[Opening SUPPLIED RECORDS section]

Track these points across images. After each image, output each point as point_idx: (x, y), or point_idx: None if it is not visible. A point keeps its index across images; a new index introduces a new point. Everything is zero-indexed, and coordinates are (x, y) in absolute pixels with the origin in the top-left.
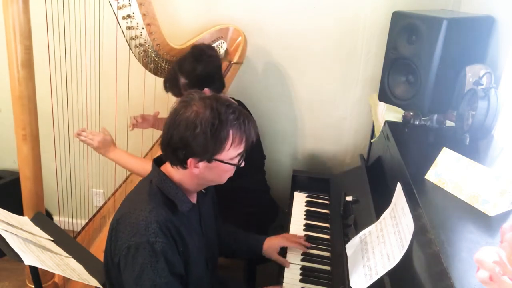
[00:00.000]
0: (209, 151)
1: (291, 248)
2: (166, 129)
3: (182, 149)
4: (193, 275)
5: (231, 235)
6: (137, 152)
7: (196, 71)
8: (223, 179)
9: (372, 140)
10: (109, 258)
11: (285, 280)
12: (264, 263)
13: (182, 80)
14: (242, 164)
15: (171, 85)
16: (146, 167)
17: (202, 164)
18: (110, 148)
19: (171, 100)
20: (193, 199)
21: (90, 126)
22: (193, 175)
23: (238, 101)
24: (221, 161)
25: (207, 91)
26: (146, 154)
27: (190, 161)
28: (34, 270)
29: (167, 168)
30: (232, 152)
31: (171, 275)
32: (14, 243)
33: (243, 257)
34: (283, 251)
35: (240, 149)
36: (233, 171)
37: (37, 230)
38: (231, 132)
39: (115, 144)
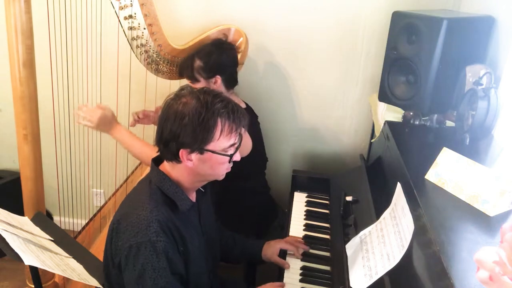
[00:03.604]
0: (198, 141)
1: (291, 250)
2: (158, 123)
3: (172, 141)
4: (193, 274)
5: (229, 239)
6: None
7: (213, 55)
8: (219, 172)
9: (372, 140)
10: (109, 259)
11: (285, 280)
12: (264, 263)
13: (198, 62)
14: (238, 158)
15: (185, 66)
16: (149, 153)
17: (194, 156)
18: (112, 125)
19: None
20: (193, 197)
21: None
22: (189, 170)
23: (246, 104)
24: (213, 152)
25: (218, 79)
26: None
27: (181, 152)
28: (34, 270)
29: (165, 167)
30: (223, 142)
31: (172, 274)
32: (14, 243)
33: (242, 261)
34: (283, 254)
35: (232, 138)
36: (229, 164)
37: (37, 230)
38: (219, 120)
39: (117, 120)
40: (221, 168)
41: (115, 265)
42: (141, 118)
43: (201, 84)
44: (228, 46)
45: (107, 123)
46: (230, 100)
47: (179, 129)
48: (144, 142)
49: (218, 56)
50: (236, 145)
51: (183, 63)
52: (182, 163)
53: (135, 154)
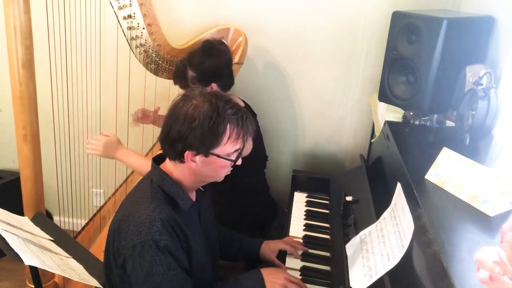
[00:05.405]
0: (205, 144)
1: (290, 251)
2: (165, 122)
3: (179, 142)
4: (195, 272)
5: (228, 237)
6: (138, 151)
7: (204, 64)
8: (220, 175)
9: (372, 140)
10: (111, 259)
11: None
12: (264, 264)
13: (191, 73)
14: (239, 162)
15: (179, 77)
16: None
17: (199, 158)
18: (117, 148)
19: (172, 99)
20: (193, 197)
21: (90, 126)
22: (190, 170)
23: (244, 102)
24: (218, 156)
25: (214, 86)
26: (147, 154)
27: (187, 154)
28: (34, 270)
29: (166, 166)
30: (229, 147)
31: (180, 267)
32: (14, 243)
33: (240, 259)
34: (282, 254)
35: (237, 145)
36: (230, 168)
37: (37, 230)
38: (228, 126)
39: (120, 142)
40: (222, 171)
41: (118, 265)
42: (140, 117)
43: None
44: (217, 51)
45: (112, 148)
46: (240, 107)
47: (188, 132)
48: (147, 158)
49: (210, 64)
50: (239, 151)
51: (176, 73)
52: (185, 164)
53: (139, 171)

[Closing SUPPLIED RECORDS section]

• **EXERCISE BRIEF**: Print each entry above verbatim, pictures left out.

• **RESPONSE TO THE TASK**:
Track these points across images. After each image, output each point as point_idx: (x, y), or point_idx: None if it is not visible. A point keeps its index across images; a new index introduces a new point. Everything is zero-indexed, and coordinates are (x, y) in absolute pixels with the origin in the top-left.
[00:00.000]
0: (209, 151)
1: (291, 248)
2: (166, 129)
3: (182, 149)
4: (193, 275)
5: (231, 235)
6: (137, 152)
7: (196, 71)
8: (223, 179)
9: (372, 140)
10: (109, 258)
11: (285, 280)
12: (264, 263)
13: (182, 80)
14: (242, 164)
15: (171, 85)
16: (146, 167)
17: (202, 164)
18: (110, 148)
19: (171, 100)
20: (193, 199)
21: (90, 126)
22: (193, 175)
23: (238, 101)
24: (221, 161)
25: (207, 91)
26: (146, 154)
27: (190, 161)
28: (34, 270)
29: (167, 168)
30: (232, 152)
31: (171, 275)
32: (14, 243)
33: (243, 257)
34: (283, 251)
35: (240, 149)
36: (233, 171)
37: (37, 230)
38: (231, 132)
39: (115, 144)
[00:03.604]
0: (198, 141)
1: (291, 250)
2: (158, 123)
3: (172, 141)
4: (193, 274)
5: (229, 239)
6: None
7: (213, 55)
8: (219, 172)
9: (372, 140)
10: (109, 259)
11: (285, 280)
12: (264, 263)
13: (198, 62)
14: (238, 158)
15: (185, 66)
16: (149, 153)
17: (194, 156)
18: (112, 125)
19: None
20: (193, 197)
21: None
22: (189, 170)
23: (246, 104)
24: (213, 152)
25: (218, 79)
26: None
27: (181, 152)
28: (34, 270)
29: (165, 167)
30: (223, 142)
31: (172, 274)
32: (14, 243)
33: (242, 261)
34: (283, 254)
35: (232, 138)
36: (229, 164)
37: (37, 230)
38: (219, 120)
39: (117, 120)
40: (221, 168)
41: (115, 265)
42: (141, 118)
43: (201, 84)
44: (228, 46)
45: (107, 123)
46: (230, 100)
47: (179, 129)
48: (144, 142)
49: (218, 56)
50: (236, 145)
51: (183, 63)
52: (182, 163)
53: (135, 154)
[00:05.405]
0: (205, 144)
1: (290, 251)
2: (165, 122)
3: (179, 142)
4: (195, 272)
5: (228, 237)
6: (138, 151)
7: (204, 64)
8: (220, 175)
9: (372, 140)
10: (111, 259)
11: None
12: (264, 264)
13: (191, 73)
14: (239, 162)
15: (179, 77)
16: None
17: (199, 158)
18: (117, 148)
19: (172, 99)
20: (193, 197)
21: (90, 126)
22: (190, 170)
23: (244, 102)
24: (218, 156)
25: (214, 86)
26: (147, 154)
27: (187, 154)
28: (34, 270)
29: (166, 166)
30: (229, 147)
31: (180, 267)
32: (14, 243)
33: (240, 259)
34: (282, 254)
35: (237, 145)
36: (230, 168)
37: (37, 230)
38: (228, 126)
39: (120, 142)
40: (222, 171)
41: (118, 265)
42: (140, 117)
43: None
44: (217, 51)
45: (112, 148)
46: (240, 107)
47: (188, 132)
48: (147, 158)
49: (210, 64)
50: (239, 151)
51: (176, 73)
52: (185, 164)
53: (139, 171)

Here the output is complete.